> _How to complete this task_: Output the complete listing exactly.
********
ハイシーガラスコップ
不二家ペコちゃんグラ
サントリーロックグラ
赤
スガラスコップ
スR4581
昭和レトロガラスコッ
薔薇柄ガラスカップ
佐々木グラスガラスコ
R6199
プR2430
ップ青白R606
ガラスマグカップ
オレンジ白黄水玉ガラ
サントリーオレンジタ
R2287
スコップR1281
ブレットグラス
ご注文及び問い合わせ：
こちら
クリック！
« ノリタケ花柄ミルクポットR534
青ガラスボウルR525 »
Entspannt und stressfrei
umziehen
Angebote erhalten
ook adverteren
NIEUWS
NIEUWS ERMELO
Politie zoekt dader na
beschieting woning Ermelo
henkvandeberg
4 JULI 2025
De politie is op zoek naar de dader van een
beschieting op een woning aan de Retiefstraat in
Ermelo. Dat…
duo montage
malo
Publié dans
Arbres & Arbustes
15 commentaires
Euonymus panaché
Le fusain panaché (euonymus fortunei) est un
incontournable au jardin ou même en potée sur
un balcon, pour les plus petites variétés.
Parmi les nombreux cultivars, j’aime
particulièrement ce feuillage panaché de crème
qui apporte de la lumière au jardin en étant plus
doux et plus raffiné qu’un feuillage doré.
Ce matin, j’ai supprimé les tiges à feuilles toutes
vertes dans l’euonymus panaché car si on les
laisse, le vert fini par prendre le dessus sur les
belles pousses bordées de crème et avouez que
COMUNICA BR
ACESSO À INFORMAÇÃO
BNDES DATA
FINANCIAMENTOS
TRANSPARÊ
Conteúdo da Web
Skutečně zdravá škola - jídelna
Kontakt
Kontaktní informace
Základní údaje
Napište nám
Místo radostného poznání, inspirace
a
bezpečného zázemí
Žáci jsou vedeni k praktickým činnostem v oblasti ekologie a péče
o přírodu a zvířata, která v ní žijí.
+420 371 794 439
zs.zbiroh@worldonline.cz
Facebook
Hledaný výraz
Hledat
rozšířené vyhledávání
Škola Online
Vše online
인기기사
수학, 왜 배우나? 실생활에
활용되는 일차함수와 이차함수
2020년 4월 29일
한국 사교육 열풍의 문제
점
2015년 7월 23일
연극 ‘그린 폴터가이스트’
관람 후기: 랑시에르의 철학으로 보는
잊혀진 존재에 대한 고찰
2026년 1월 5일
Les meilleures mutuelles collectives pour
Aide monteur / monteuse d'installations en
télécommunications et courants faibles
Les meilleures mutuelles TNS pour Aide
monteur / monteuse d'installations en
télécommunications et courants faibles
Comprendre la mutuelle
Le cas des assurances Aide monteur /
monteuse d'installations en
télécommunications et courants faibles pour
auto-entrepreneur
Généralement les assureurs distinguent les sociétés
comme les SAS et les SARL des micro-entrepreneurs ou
********
> _Answer for this exercise_:
ハイシーガラスコップ
不二家ペコちゃんグラ
サントリーロックグラ
赤
スガラスコップ
スR4581
昭和レトロガラスコッ
薔薇柄ガラスカップ
佐々木グラスガラスコ
R6199
プR2430
ップ青白R606
ガラスマグカップ
オレンジ白黄水玉ガラ
サントリーオレンジタ
R2287
スコップR1281
ブレットグラス
ご注文及び問い合わせ：
こちら
クリック！
« ノリタケ花柄ミルクポットR534
青ガラスボウルR525 »
Entspannt und stressfrei
umziehen
Angebote erhalten
ook adverteren
NIEUWS
NIEUWS ERMELO
Politie zoekt dader na
beschieting woning Ermelo
henkvandeberg
4 JULI 2025
De politie is op zoek naar de dader van een
beschieting op een woning aan de Retiefstraat in
Ermelo. Dat…
duo montage
malo
Publié dans
Arbres & Arbustes
15 commentaires
Euonymus panaché
Le fusain panaché (euonymus fortunei) est un
incontournable au jardin ou même en potée sur
un balcon, pour les plus petites variétés.
Parmi les nombreux cultivars, j’aime
particulièrement ce feuillage panaché de crème
qui apporte de la lumière au jardin en étant plus
doux et plus raffiné qu’un feuillage doré.
Ce matin, j’ai supprimé les tiges à feuilles toutes
vertes dans l’euonymus panaché car si on les
laisse, le vert fini par prendre le dessus sur les
belles pousses bordées de crème et avouez que
COMUNICA BR
ACESSO À INFORMAÇÃO
BNDES DATA
FINANCIAMENTOS
TRANSPARÊ
Conteúdo da Web
Skutečně zdravá škola - jídelna
Kontakt
Kontaktní informace
Základní údaje
Napište nám
Místo radostného poznání, inspirace
a
bezpečného zázemí
Žáci jsou vedeni k praktickým činnostem v oblasti ekologie a péče
o přírodu a zvířata, která v ní žijí.
+420 371 794 439
zs.zbiroh@worldonline.cz
Facebook
Hledaný výraz
Hledat
rozšířené vyhledávání
Škola Online
Vše online
인기기사
수학, 왜 배우나? 실생활에
활용되는 일차함수와 이차함수
2020년 4월 29일
한국 사교육 열풍의 문제
점
2015년 7월 23일
연극 ‘그린 폴터가이스트’
관람 후기: 랑시에르의 철학으로 보는
잊혀진 존재에 대한 고찰
2026년 1월 5일
Les meilleures mutuelles collectives pour
Aide monteur / monteuse d'installations en
télécommunications et courants faibles
Les meilleures mutuelles TNS pour Aide
monteur / monteuse d'installations en
télécommunications et courants faibles
Comprendre la mutuelle
Le cas des assurances Aide monteur /
monteuse d'installations en
télécommunications et courants faibles pour
auto-entrepreneur
Généralement les assureurs distinguent les sociétés
comme les SAS et les SARL des micro-entrepreneurs ou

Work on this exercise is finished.